_Information provided_
::::::::::

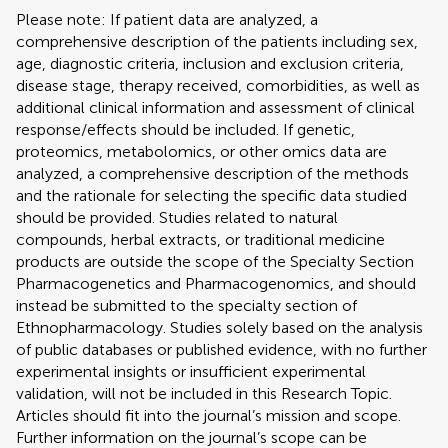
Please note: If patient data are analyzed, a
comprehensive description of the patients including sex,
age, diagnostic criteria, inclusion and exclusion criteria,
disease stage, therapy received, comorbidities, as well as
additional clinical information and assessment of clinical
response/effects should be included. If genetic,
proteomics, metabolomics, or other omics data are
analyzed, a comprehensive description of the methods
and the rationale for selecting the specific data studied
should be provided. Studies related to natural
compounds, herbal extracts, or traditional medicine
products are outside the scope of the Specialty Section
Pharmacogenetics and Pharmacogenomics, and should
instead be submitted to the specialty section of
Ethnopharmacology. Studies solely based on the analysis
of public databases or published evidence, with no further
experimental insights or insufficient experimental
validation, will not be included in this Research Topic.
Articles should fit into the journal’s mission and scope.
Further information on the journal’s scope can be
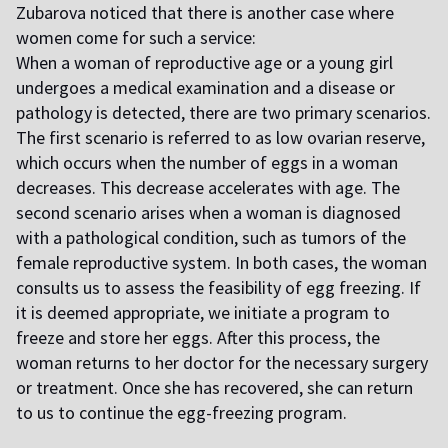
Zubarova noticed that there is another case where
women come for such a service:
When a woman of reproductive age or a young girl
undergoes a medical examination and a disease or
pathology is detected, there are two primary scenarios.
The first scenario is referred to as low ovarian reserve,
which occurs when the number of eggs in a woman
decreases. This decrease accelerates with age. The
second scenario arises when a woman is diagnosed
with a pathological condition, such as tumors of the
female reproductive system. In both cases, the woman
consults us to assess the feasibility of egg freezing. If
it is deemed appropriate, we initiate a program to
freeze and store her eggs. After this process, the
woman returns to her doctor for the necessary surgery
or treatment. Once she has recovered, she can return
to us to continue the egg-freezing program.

::::::::::

_Exercise prompt_
In the records above, everything from the line with "Pharmacogenetics and Pharmacogenomics, and" down to the line with "which occurs when" must be duplicated exactly, both lines kept. Leave no pictures in.

_Answer for the task_
Pharmacogenetics and Pharmacogenomics, and should
instead be submitted to the specialty section of
Ethnopharmacology. Studies solely based on the analysis
of public databases or published evidence, with no further
experimental insights or insufficient experimental
validation, will not be included in this Research Topic.
Articles should fit into the journal’s mission and scope.
Further information on the journal’s scope can be
Zubarova noticed that there is another case where
women come for such a service:
When a woman of reproductive age or a young girl
undergoes a medical examination and a disease or
pathology is detected, there are two primary scenarios.
The first scenario is referred to as low ovarian reserve,
which occurs when the number of eggs in a woman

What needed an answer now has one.